S’il n’est pas très connu au Maroc, ce n’est pas le cas aux Etats-Unis et en Israël, ses deux pays. Yossi Klein Halevi est un journaliste et écrivain pas comme les autres. Las du conflit qui déchire le Moyen Orient, l’intellectuel prend le pari d’établir une connexion entre les deux ennemis historiques en confrontant les mémoires de chacun. Venu à Marrakech où Zamane a pu le rencontrer, il nous livre ses impressions sur le Maroc et le rôle qu’il pourrait jouer au Moyen Orient. Il nous raconte aussi l’incroyable révolution des Marocains d’Israël, leurs sensibilités politiques et la place qu’ils occupent désormais au sein de l’Etat hébreu. Yossi Halevi témoigne enfin de l’engouement inattendu autour des exploits de la sélection marocaine de football en Israël, il nous confie ses doutes et ses espoirs pour un avenir plus apaisé…

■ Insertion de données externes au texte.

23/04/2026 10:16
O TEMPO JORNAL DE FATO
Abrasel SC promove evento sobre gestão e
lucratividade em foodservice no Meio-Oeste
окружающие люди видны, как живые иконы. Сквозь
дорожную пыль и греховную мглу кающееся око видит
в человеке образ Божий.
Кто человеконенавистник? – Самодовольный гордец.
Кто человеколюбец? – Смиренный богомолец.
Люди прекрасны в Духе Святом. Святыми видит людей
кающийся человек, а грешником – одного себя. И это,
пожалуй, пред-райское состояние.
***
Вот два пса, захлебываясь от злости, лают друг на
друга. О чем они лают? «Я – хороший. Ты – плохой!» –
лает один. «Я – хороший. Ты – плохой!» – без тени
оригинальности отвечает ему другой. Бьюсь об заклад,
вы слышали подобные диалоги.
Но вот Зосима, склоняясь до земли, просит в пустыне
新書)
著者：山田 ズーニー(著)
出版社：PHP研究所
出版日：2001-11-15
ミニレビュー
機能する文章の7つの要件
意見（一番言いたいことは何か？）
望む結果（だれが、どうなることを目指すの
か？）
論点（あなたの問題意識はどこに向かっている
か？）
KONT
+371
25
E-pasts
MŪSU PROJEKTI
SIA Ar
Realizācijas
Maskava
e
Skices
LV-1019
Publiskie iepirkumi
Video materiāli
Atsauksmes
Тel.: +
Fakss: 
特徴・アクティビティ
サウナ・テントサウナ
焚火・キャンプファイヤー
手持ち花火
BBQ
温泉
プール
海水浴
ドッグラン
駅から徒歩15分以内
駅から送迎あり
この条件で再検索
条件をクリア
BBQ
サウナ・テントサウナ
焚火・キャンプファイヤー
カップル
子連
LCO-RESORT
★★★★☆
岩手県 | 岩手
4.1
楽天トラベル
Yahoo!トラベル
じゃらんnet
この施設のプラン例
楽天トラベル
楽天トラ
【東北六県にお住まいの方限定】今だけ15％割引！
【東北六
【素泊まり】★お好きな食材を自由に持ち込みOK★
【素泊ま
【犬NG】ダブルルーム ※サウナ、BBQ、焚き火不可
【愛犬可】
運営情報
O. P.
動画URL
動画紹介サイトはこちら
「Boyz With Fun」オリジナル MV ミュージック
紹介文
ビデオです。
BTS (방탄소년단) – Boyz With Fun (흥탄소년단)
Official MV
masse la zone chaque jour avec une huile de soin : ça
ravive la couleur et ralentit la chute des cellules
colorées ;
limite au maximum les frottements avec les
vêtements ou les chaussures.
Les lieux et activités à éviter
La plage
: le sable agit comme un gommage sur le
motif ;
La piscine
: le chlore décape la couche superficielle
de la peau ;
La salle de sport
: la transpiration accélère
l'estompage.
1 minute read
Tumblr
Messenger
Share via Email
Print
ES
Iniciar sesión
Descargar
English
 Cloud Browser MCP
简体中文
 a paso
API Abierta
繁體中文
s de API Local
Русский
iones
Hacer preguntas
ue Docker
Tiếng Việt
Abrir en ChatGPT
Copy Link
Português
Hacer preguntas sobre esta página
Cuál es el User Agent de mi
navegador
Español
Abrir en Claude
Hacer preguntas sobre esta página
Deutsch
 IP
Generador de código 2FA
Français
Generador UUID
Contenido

C’est votre premier voyage au Maroc ; quelle est l’image et peut-être les clichés que vous avez apportez avec vous sur le royaume ?
L’association immédiate qui me vient à l’esprit est relative à l’expérience des juifs marocains vivant en Israël. J’ai aussi en tête au moment de venir ici les accords d’Abraham, signés en décembre 2020, et qui normalisent la relation entre les deux pays. Ce que je sais de mes compatriotes originaires du Maroc, c’est qu’ils n’ont pas eu un parcours facile. Leur intégration a mis du temps et a été, au début, vraiment difficile. À cette époque, le pays ne repose que sur une base séculaire d’un parti travailliste socialiste très majoritairement tenu par des Ashkénazes (Juifs originaires d’Europe centrale et orientale, ndlr). Cette situation a fait que les mizrahims (appellation donnée aux juifs venus d’Orient) ont été victimes de discrimination tant sociale, politique que culturelle. Ainsi, les juifs venus de pays arabes, essentiellement du Maroc, ne correspondaient pas à l’image idéalisée du colon israélien installé dans un kibboutz, village colonial organisé autour d’exploitations agricoles. Je ne connais aucun Marocain installé dans un kibboutz car ce mode de vie et cette idéologie ne font pas partie de leur identité. Les juifs marocains véhiculent l’image d’une communauté traditionnaliste, patriarcale. Une identité qu’ils ne retrouvent pas du tout à leur arrivée en Israël où, il faut le dire, la société n’a été ni accueillante ni tolérante envers eux. Heureusement, la situation a bien évolué depuis.
De quelle manière étaient-ils discriminés ?
La discrimination des Marocains en Israël est pour moi d’abord de l’ordre culturel. Je vous donne en exemple la musique. L’essentiel du répertoire musical produit en Israël était d’origine mizrahim, pourtant aucune de ces chansons n’était diffusée à la radio ou à la télévision. Je me souviens que pour s’en procurer, il fallait quasiment acheter les cassettes audio sous le manteau dans un quartier de Tel Aviv. Personne ne parlait de musique israélienne. Aujourd’hui, c’est cette même musique qui est diffusée, à 90%, sur les ondes du pays.